Weltner was the son of a domain tenant in Römnitz in the Principality of Ratzeburg . He attended high school in Ratzeburg and secondary school in Schönberg . After passing the school leaving examination in 1874, he studied five semesters with Carl Remigius Fresenius in his laboratory in Wiesbaden . After completing his military service in 1876/77 , he studied at the University of Strasbourg until 1882 . In 1878 he turned from chemistry and to zoology. During his studies he already worked as an assistant to Eduard Oscar Schmidt at the Zoological Institute. In 1882 he was with the work contributions to the knowledge of the sponges in August Weismann in Freiburg doctorate . In 1883 he conducted anatomical and histological studies with Wilhelm His and Christian Wilhelm Braune at the University of Leipzig . After a few months with Carl Eduard Adolph Gerstäcker in Greifswald , he continued his studies in 1884 with Franz Eilhard Schulze at the Friedrich-Wilhelms-Universität Berlin . On July 1, 1885 he became an assistant, in 1892 a curator and in 1902 a professor at the local zoological museum .

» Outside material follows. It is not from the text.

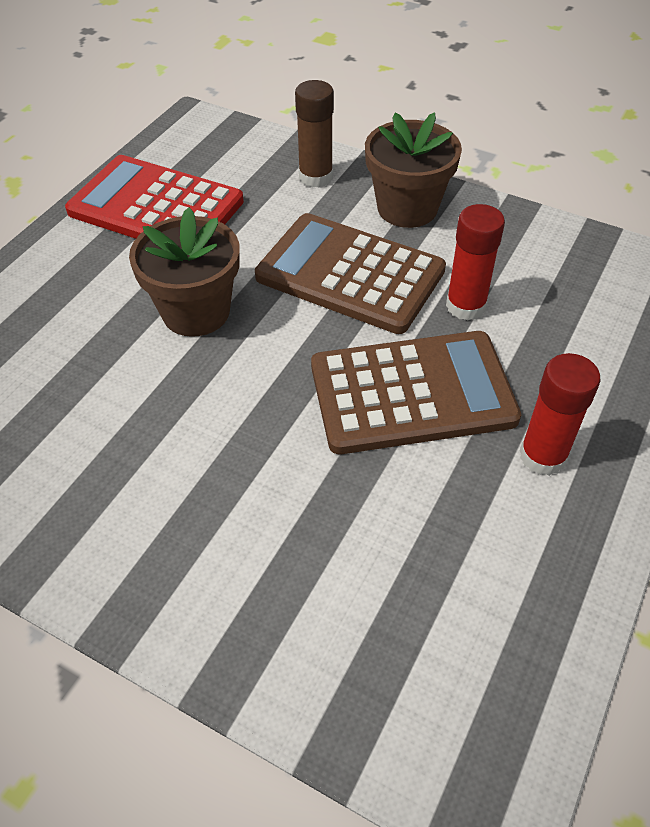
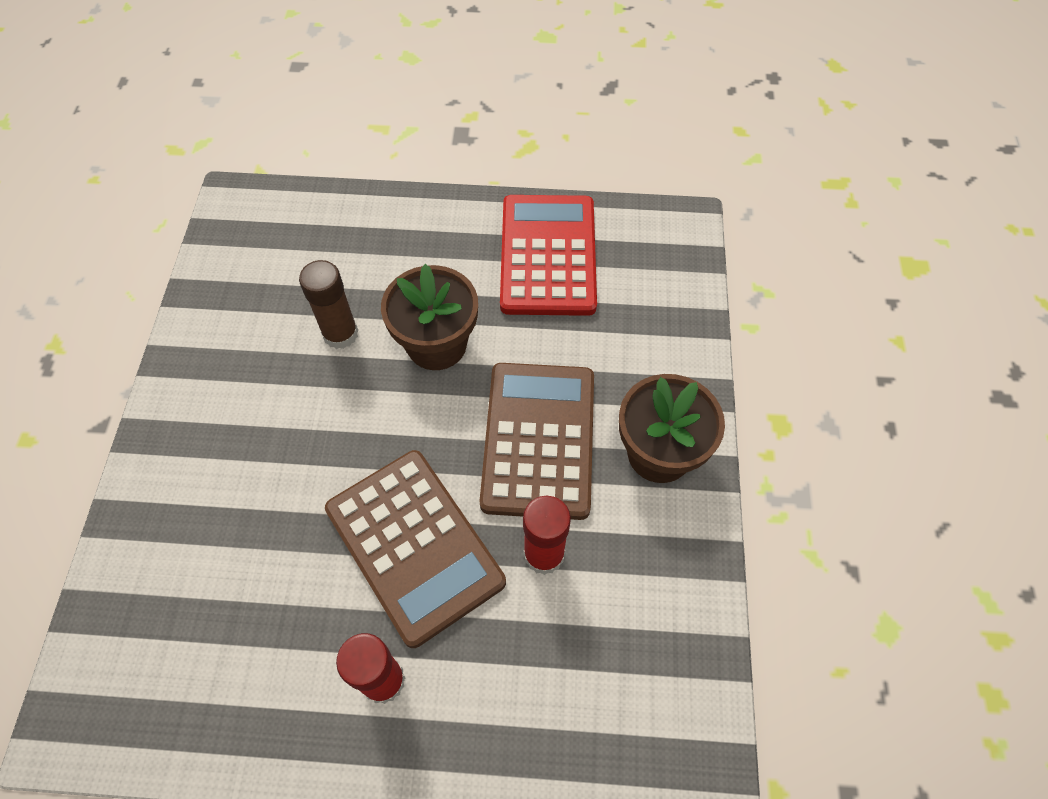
camera: 65 degrees right, 10 degrees up
(316, 177) = (661, 356): brown glue stick -> brown glue stick (340, 334)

Weltner suffered from an eye disease ( glaucoma ) in the last years of his life and underwent an operation on both eyes in 1911, which could only delay his progressive blindness.

Services

Weltner was particularly interested in sponges. At the Zoological Museum he looked after the barnacles, coelenterates and protozoa , temporarily also the tunicates , moss animals and water fleas . For several years he researched the fauna of the Tegeler See . He studied the marine fauna during several stays on Heligoland and in 1893 at the zoological station in Rovinj on the Istrian peninsula . From 1900 to 1907 he made annual excursions to the Madüsee south of Stettin , where he discovered relict marine crabs.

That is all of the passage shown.